▶ **Passage provided**
________________________

Pro traders stumbled but are bullish again

To determine how bullish or bearish professional traders are, one should monitor the futures premium — also known as the “basis rate.”

The indicator measures the difference between longer-term futures contracts and the current price at spot market exchanges. A 5% to 15% annualized premium is expected in healthy markets, otherwise known as contango.

This price gap is caused by participants demanding more money to withhold settlement longer, and a red alert emerges whenever this indicator fades or turns negative, known as “backwardation.”

Bitcoin 3-month futures basis rate. Source: Laevitas.ch

Notice how the sharp decrease caused by the $58,000 resistance test on Oct. 27 caused the annualized futures premium to reach its lowest level in three weeks. Still, the indicator recovered nicely to the current 17%, signaling a moderate bullishness.

To confirm whether this movement was specific to that instrument, one should also analyze options markets.

The 25% delta skew compares similar call (buy) and put (sell) options and will turn positive when “fear” is prevalent. That situation reflects the protective put options costing higher than similar risk call options.

________________________

Saved entries:
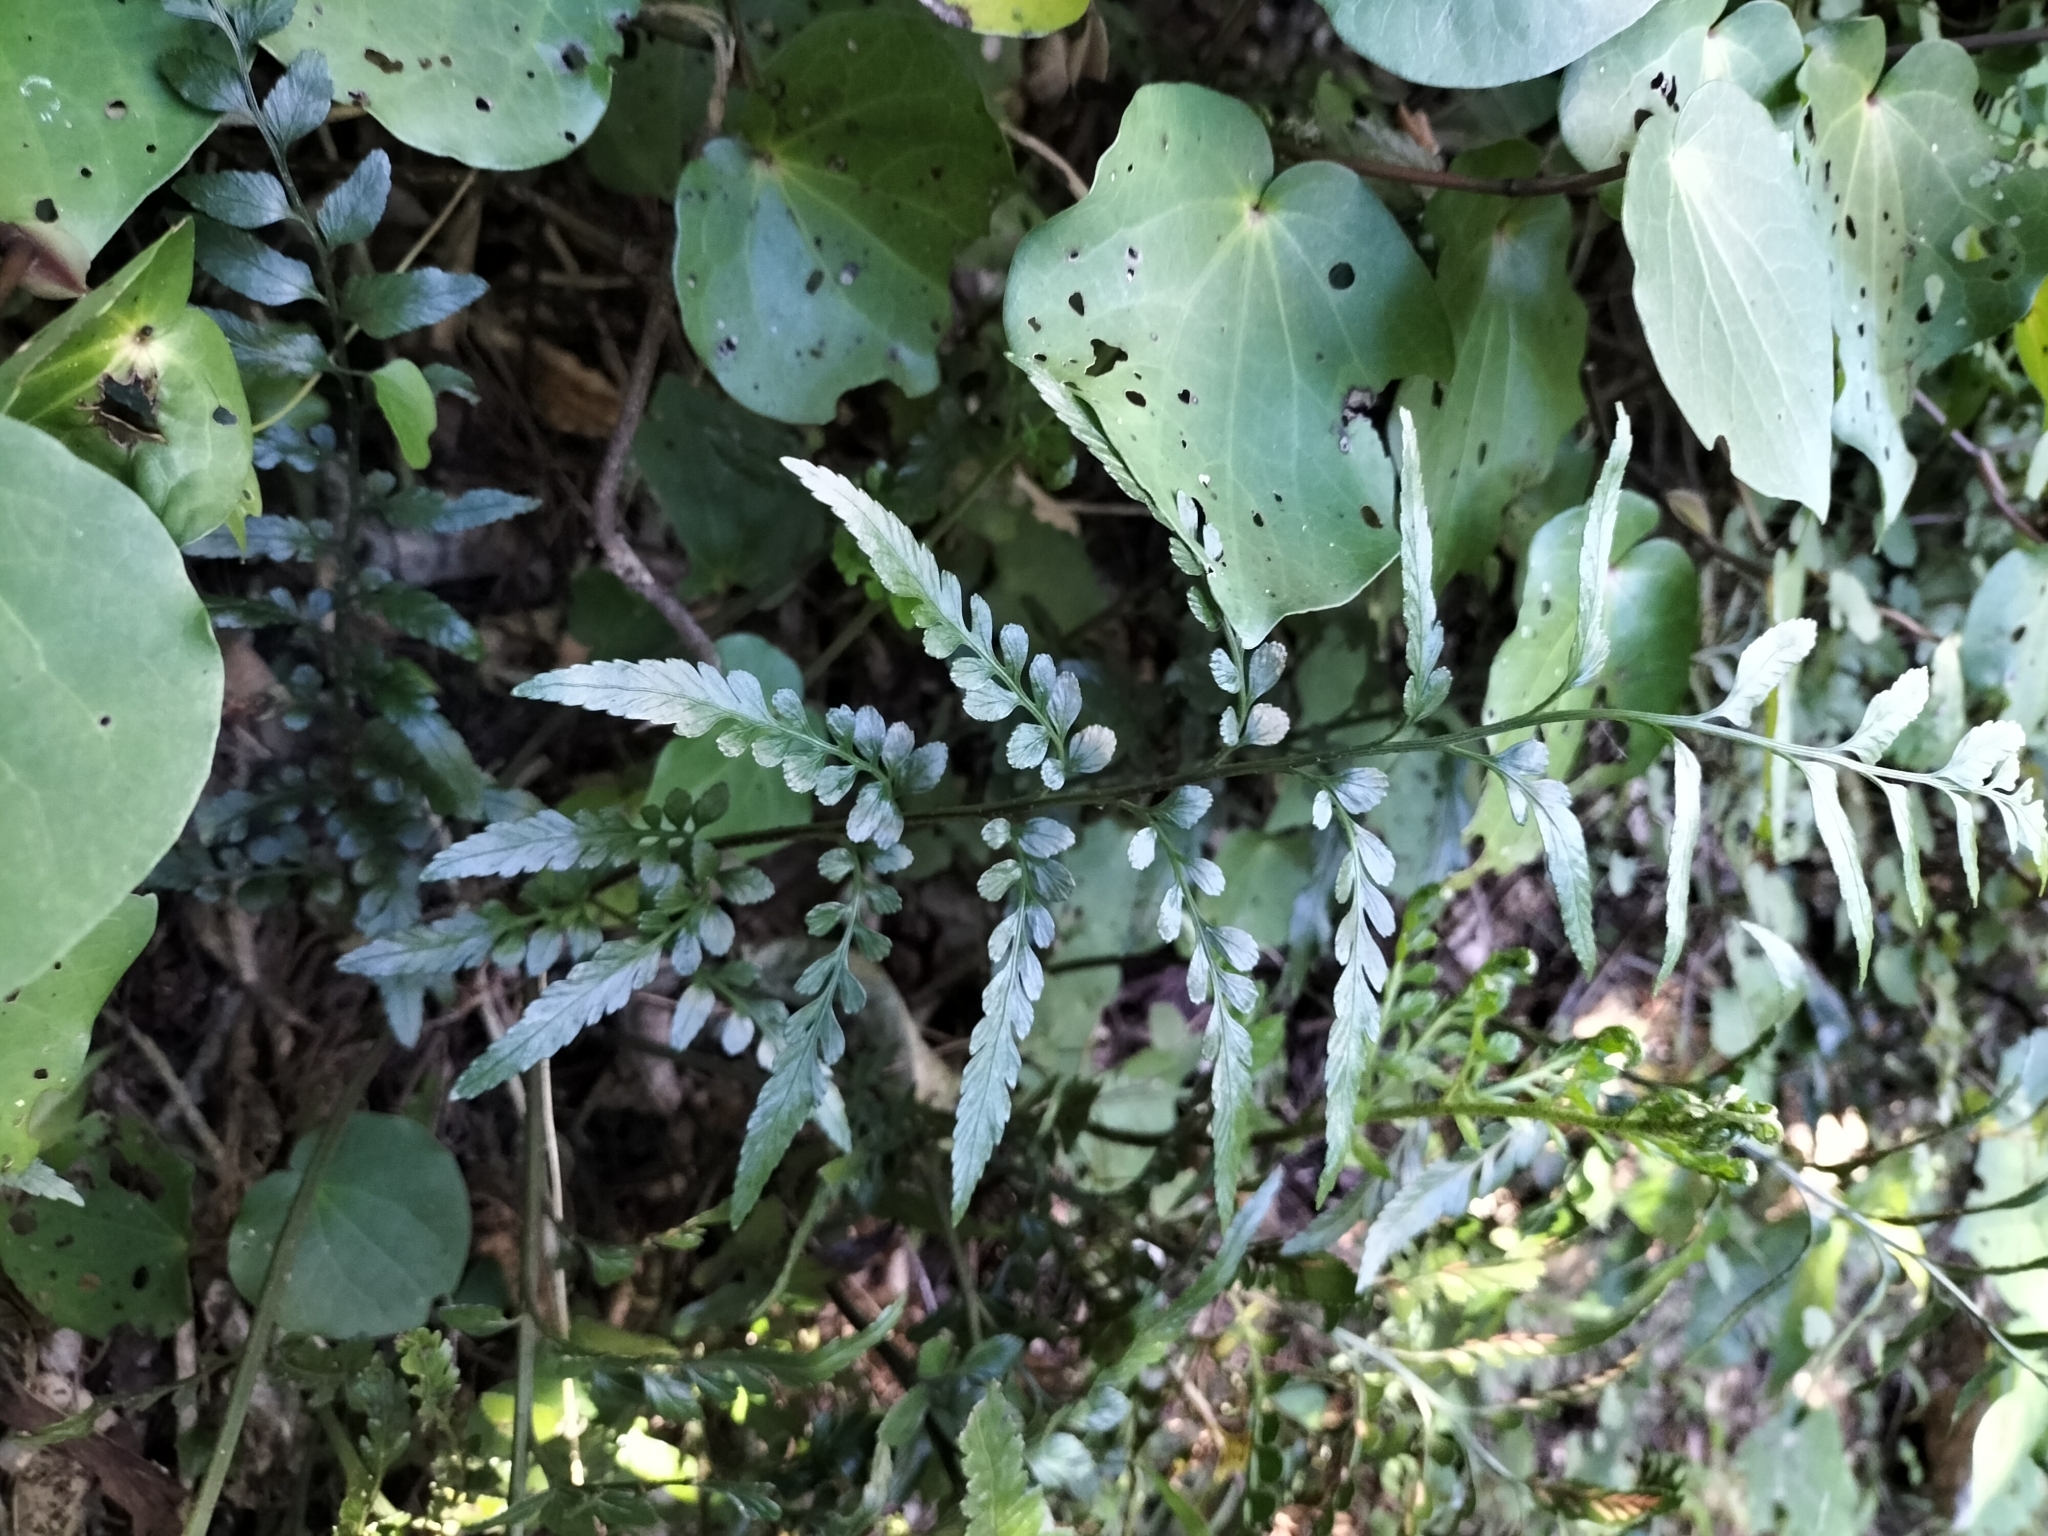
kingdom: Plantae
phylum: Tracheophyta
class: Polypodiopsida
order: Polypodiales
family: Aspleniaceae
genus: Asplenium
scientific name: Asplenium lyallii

________________________

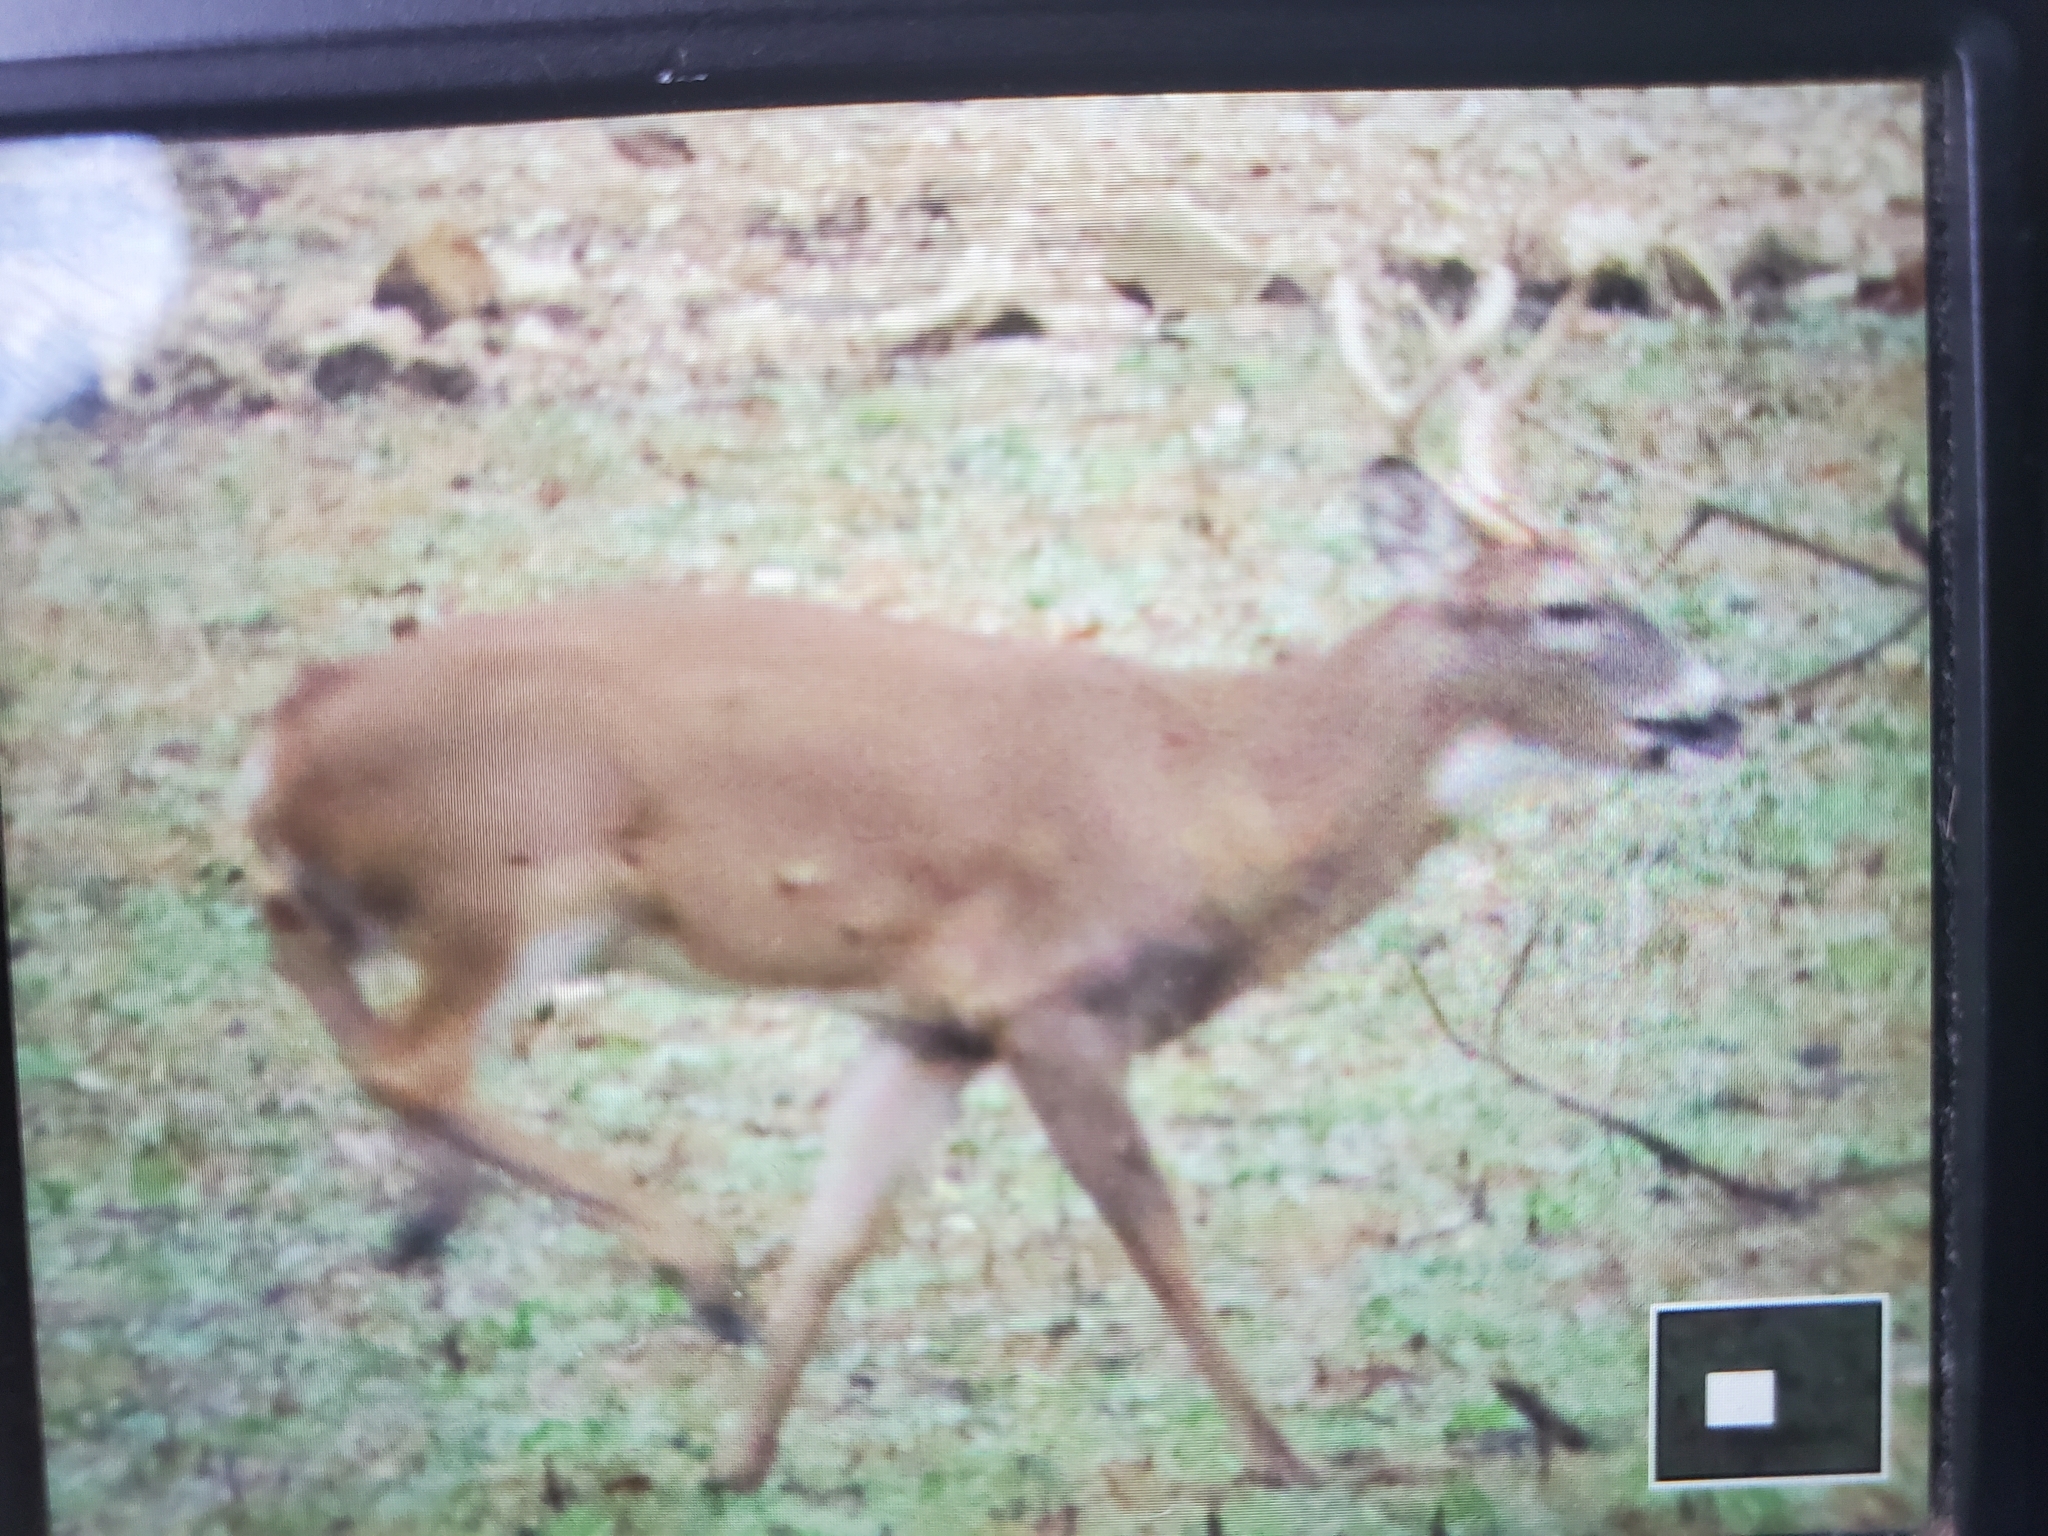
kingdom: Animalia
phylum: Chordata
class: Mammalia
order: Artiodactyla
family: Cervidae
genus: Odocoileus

________________________

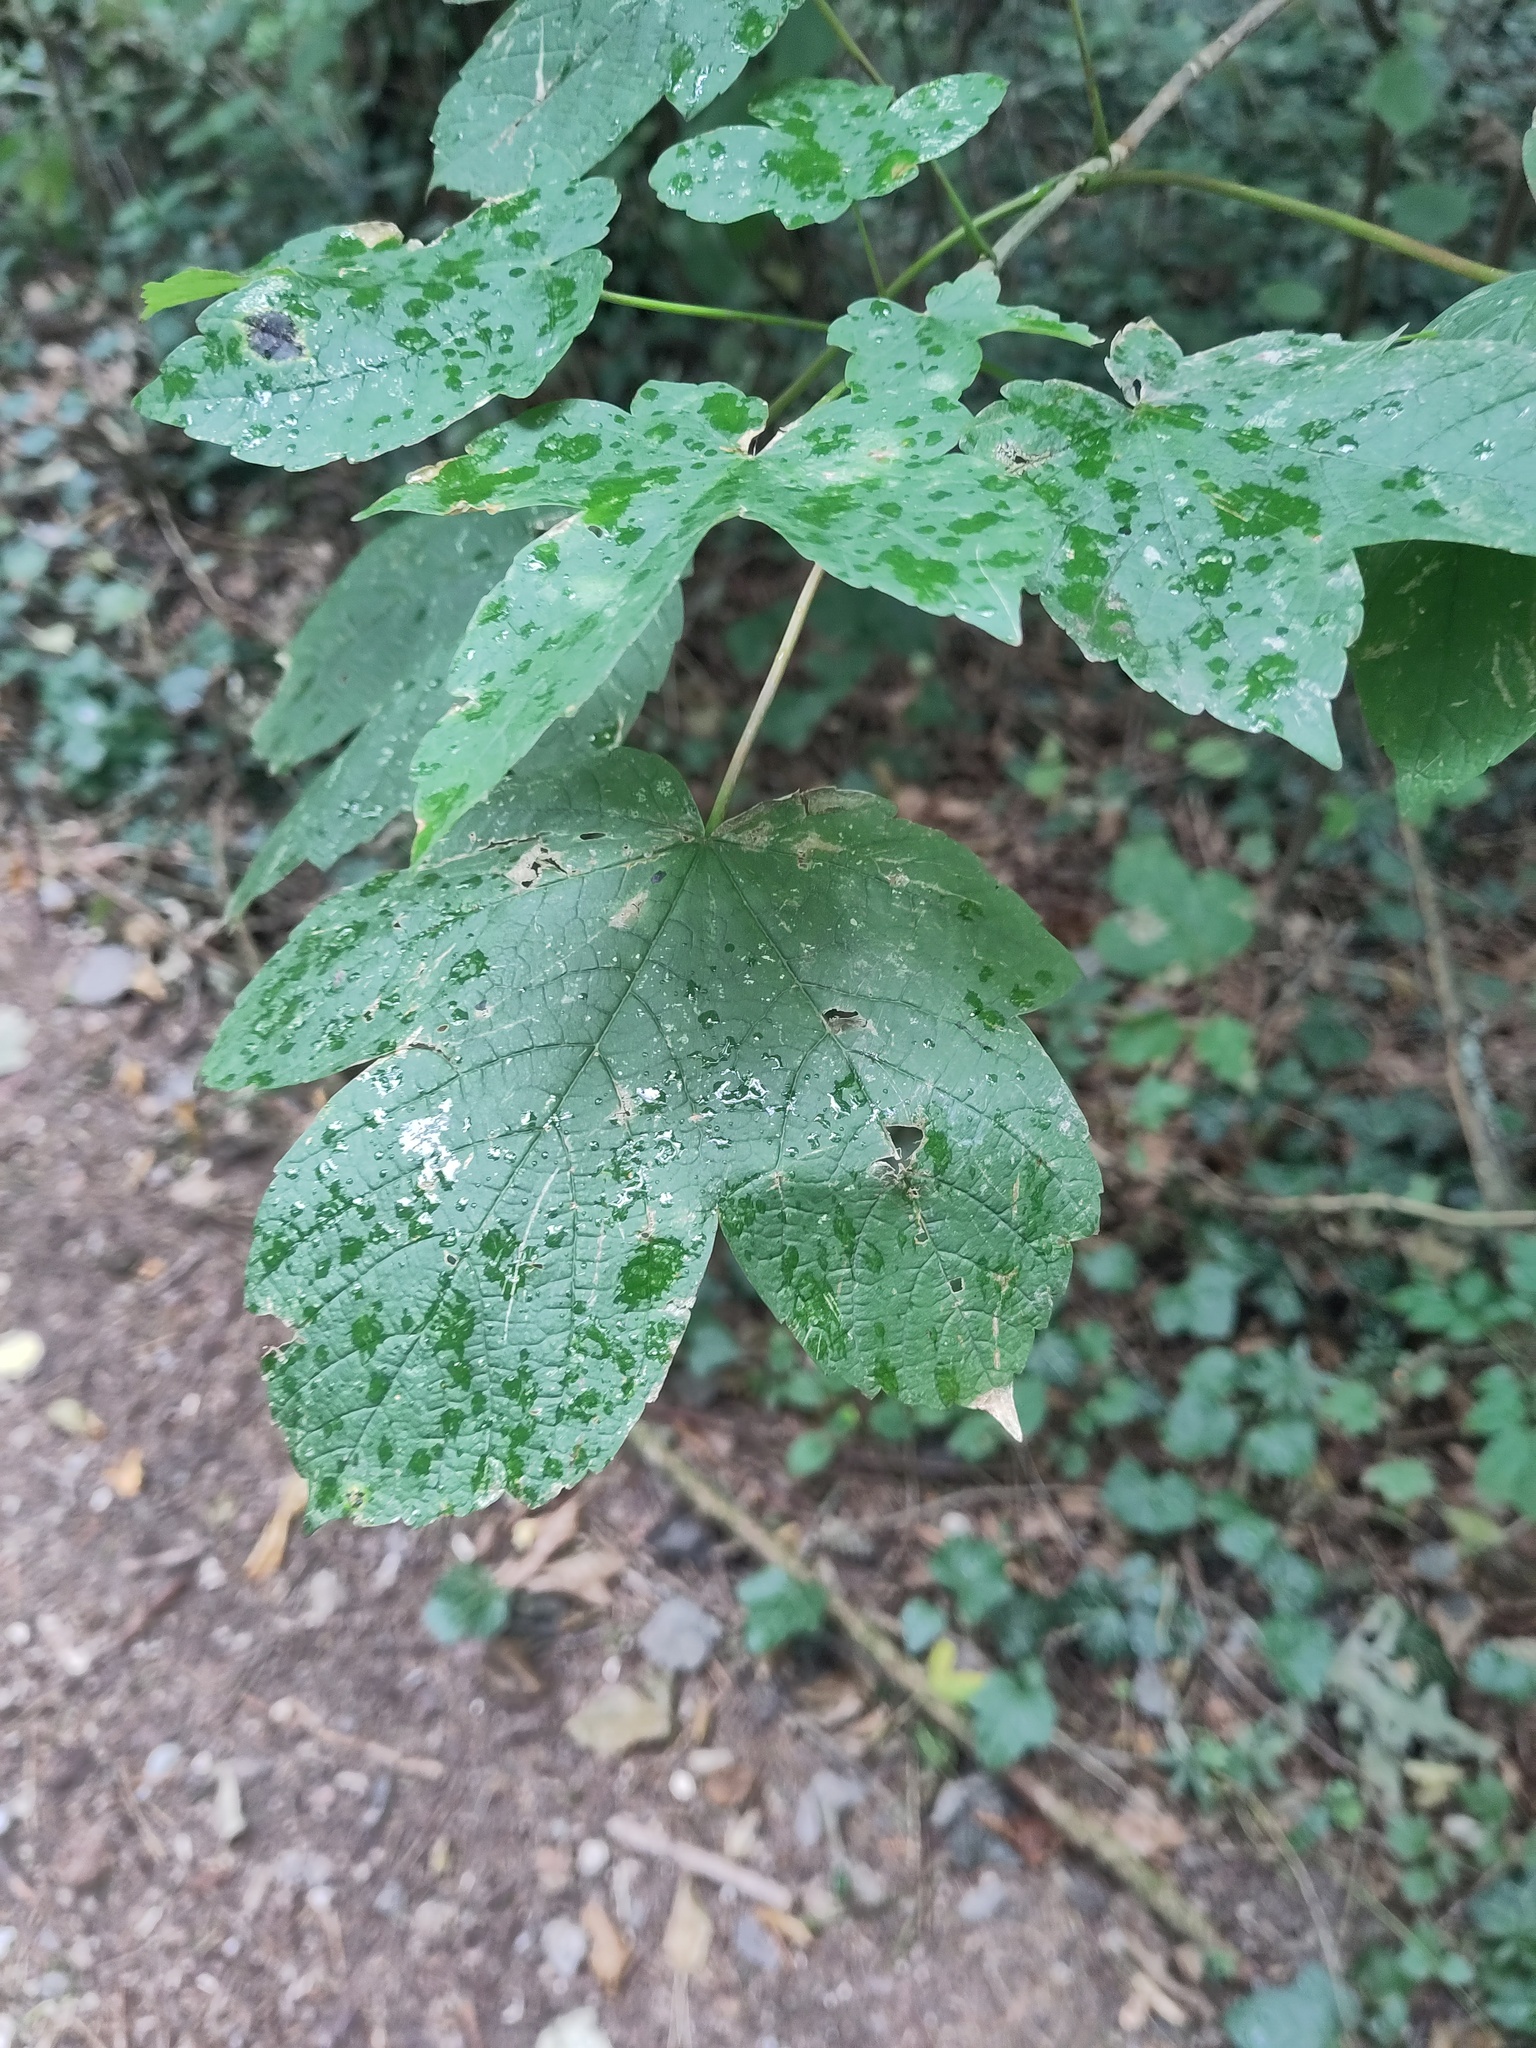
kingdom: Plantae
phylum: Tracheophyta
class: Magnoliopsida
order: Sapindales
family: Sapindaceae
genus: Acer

________________________

▶ **Actions to take**
- A) Answer these questions about the Bitcoin futures passage:
(i) What annualized premium range does it say is expected in healthy markets?
(ii) What term does it use for when the indicator fades or turns negative?
(iii) What level has the annualized futures premium recovered to?
- B) Can you continue the Bitcoin futures passage, starting right after its last sentence?

▶ **The answers**
- A)
(i) 5% to 15%
(ii) Backwardation
(iii) 17%

- B)
The opposite movement holds when market makers are bullish, causing the 25% delta skew indicator to shift to the negative area. Readings between negative 8% and positive 8% are usually deemed neutral.

Deribit Bitcoin options 25% delta skew. Source: laevitas.ch

The 25% delta skew has been ranging in the neutral zone since Sep. 30. The latest bottom on Oct. 25 was negative 6%, not enough to be considered moderate bullishness. However, not even Bitcoin’s 12.5% correction from $66,600 on Oct. 21 to $58,200 on Oct. 28 was enough to inflict fear on professional traders.

Although no bearish signs emerged from the Bitcoin derivatives market, bulls should worry about the potential descending channel starting on Oct. 19. If that movement gets further confirmation, traders should expect $60,000 to become a resistance by Nov. 12.

There are no stress signs currently from professional traders, so a correction after a 63% rally in three weeks that led to the $67,000 all-time high on Oct. 20 should not be problematic.

The views and opinions expressed here are solely those of the author and do not necessarily reflect the views of Cointelegraph. Every investment and trading move involves risk. You should conduct your own research when making a decision.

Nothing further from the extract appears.